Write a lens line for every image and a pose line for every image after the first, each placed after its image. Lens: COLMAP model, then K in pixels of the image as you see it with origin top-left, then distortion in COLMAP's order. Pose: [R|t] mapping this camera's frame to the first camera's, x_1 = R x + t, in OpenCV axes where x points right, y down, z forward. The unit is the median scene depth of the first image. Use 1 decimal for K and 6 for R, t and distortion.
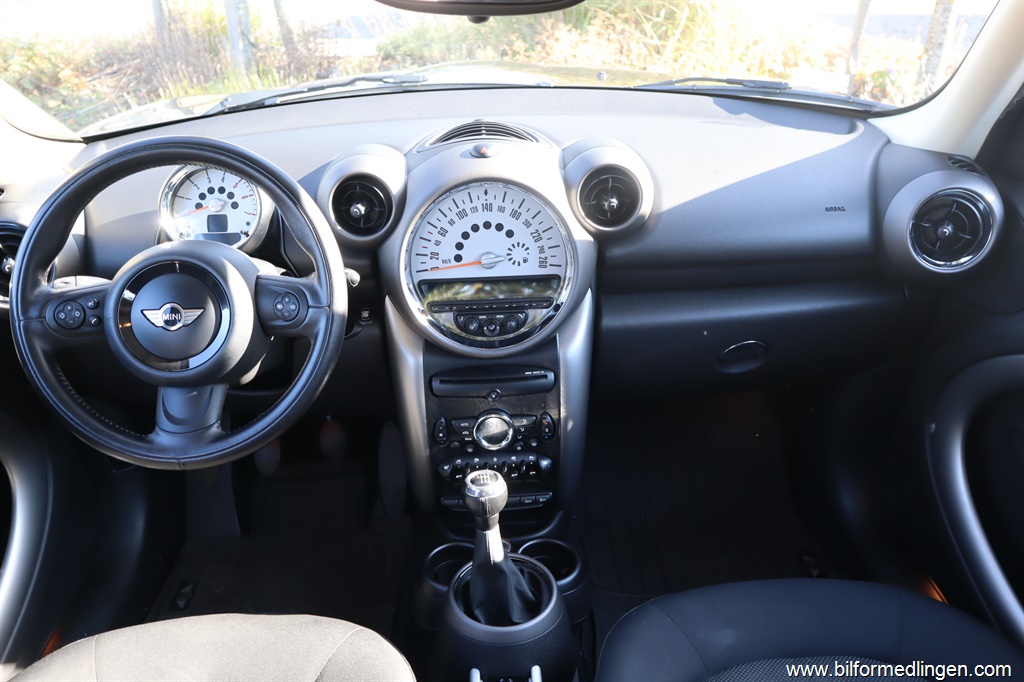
lens RADIAL K [[920.4, 0, 511.9], [0, 920.4, 334.8], [0, 0, 1]] dist [-0.052006, 0.107350]
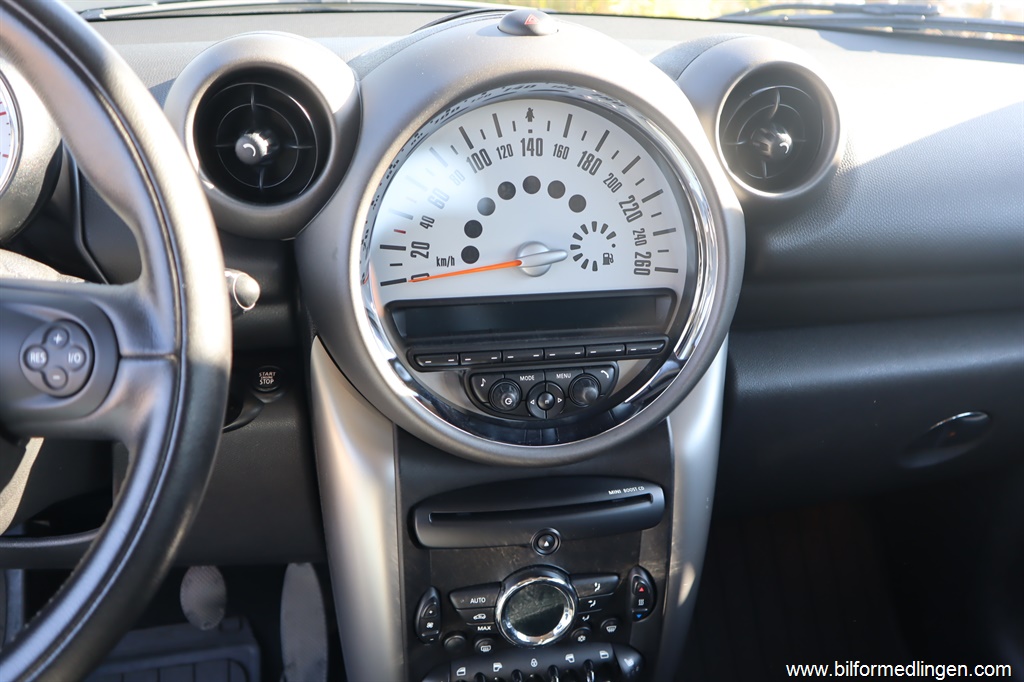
lens RADIAL K [[920.4, 0, 516.9], [0, 920.4, 335.0], [0, 0, 1]] dist [-0.052006, 0.107350]
pose [[0.991299, -0.014635, 0.130817, -0.098109], [0.023762, 0.997369, -0.068484, -0.009292], [-0.129470, 0.070996, 0.989038, 0.537848]]
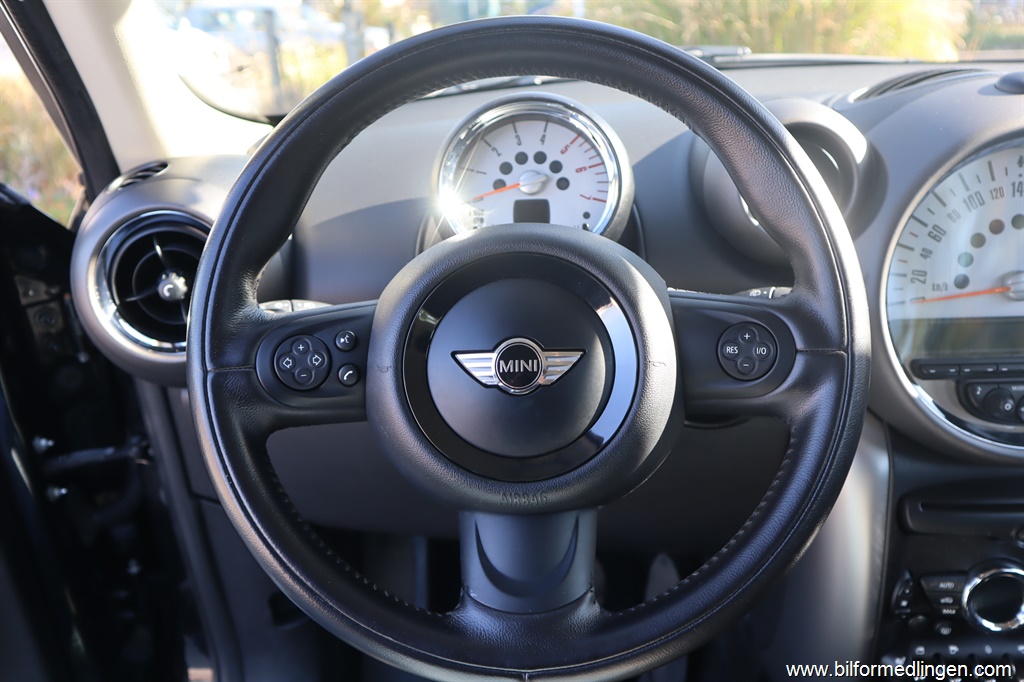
lens RADIAL K [[920.4, 0, 519.0], [0, 920.4, 335.0], [0, 0, 1]] dist [-0.052006, 0.107350]
pose [[0.997360, 0.010143, -0.071907, -0.286359], [-0.018098, 0.993670, -0.110867, 0.014570], [0.070328, 0.111876, 0.991230, 0.445042]]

##########

§ The problem
Repeat every entry exactly. Do not include the pictures.

§ Exercise response
Write a lens line for every image and a pose line for every image after the first, each placed after its image. Lens: COLMAP model, then K in pixels of the image as you see it with origin top-left, then distortion in COLMAP's order. Pose: [R|t] mapping this camera's frame to the first camera's, x_1 = R x + t, in OpenCV axes where x points right, y down, z forward. The unit is the median scene depth of the first image. Use 1 decimal for K and 6 for R, t and distortion.
lens RADIAL K [[920.4, 0, 511.9], [0, 920.4, 334.8], [0, 0, 1]] dist [-0.052006, 0.107350]
lens RADIAL K [[920.4, 0, 516.9], [0, 920.4, 335.0], [0, 0, 1]] dist [-0.052006, 0.107350]
pose [[0.991299, -0.014635, 0.130817, -0.098109], [0.023762, 0.997369, -0.068484, -0.009292], [-0.129470, 0.070996, 0.989038, 0.537848]]
lens RADIAL K [[920.4, 0, 519.0], [0, 920.4, 335.0], [0, 0, 1]] dist [-0.052006, 0.107350]
pose [[0.997360, 0.010143, -0.071907, -0.286359], [-0.018098, 0.993670, -0.110867, 0.014570], [0.070328, 0.111876, 0.991230, 0.445042]]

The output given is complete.